Is This Normal? is a Slate series that attempts to determine which controversial Trump World behaviors are outrageously unprecedented, which are outrageous but within the realm of what others have gotten away with, and which shouldn’t be considered outrageous at all.
Attorney General Jeff Sessions met with Russia’s ambassador to the United States at least twice last year, contradicting his claim during his confirmation hearing in January that he “did not have communications with the Russians” during the Trump campaign. Sessions says he met with the ambassador in his capacity as a member of the Senate Armed Services Committee. The Washington Post reports that of the 20 members of that committee who responded to a request for comment, none had met with ambassador Sergey Kislyak last year.
Is this normal?
There’s nothing untoward about a senator meeting with a foreign ambassador, even one from a country that has a tense relationship with the United States. Sen. Claire McCaskill, also a member of the Armed Services Committee claimed on Twitter this morning to have never met the Russian ambassador:
She was called out later in the day for that not being true:
That McCaskill or Sessions would have met with Kislyak is entirely unsurprising. The Russian ambassador has discussed ongoing disputes between the U.S. and Russia with a number of members of congress over the years.

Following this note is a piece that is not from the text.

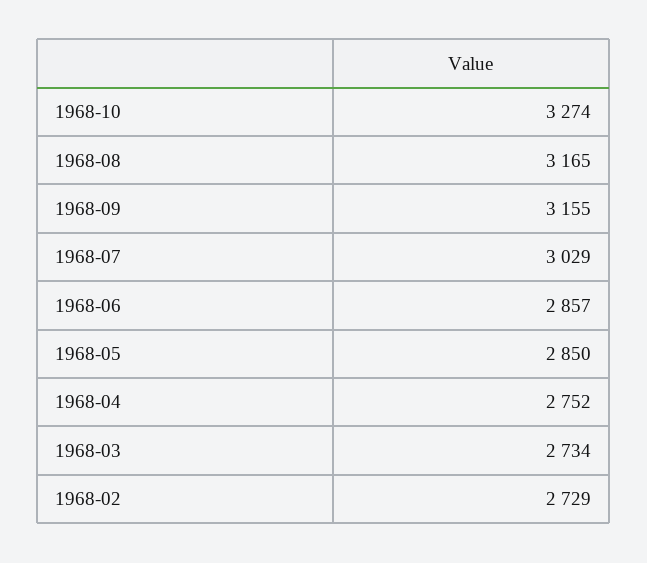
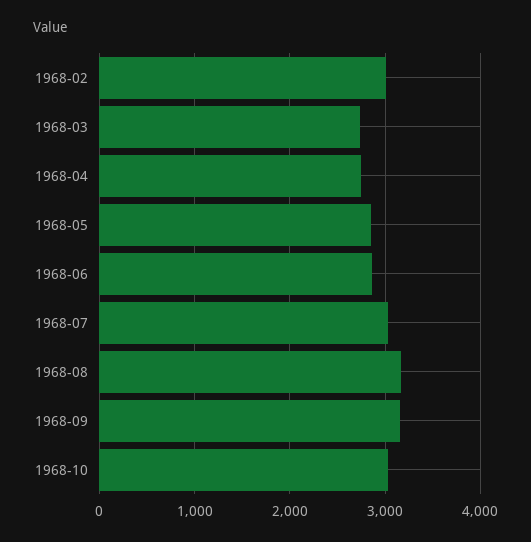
1968-10: 3274 -> 3000
1968-02: 2729 -> 3000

Ambassadors are in Washington to represent their country’s interests, which often requires contact with legislators involved in debates over trade, defense, or anything else, really. It wasn’t particularly noteworthy when Sens. Jeanne Shaheen and Chris Murphy met the ambassadors from Saudi Arabia and Qatar to discuss Syria policy, or when Sen. John McCain met ambassadors from the Baltic countries to discuss NATO, or when Sens. Mark Kirk and Mazie Hirono met the Chinese ambassador to talk trade, or when India’s ambassador talked to congressmen Eliot Engel and Brad Sherman, or when Mexico’s ambassador talked to Sen. Patty Murray.* Israeli Ambassador Ron Dermer, who grew up in the United States and got his start in politics working with pollster Frank Luntz during the Republican takeover of Congress in 1994, probably got his job in large part because of his knowledge of Capitol Hill at a time when relations between the Israeli government and the White House were on the rocks.
There wouldn’t be anything embarrassing or improper about a meeting between Sessions, as a senator, and Kislyak. It is Normal. Of course, this raises the question of why Sessions would say during congressional testimony that it never happened.
*Correction, March 2, 2017: This post originally misspelled Rep. Eliot Engel’s first name.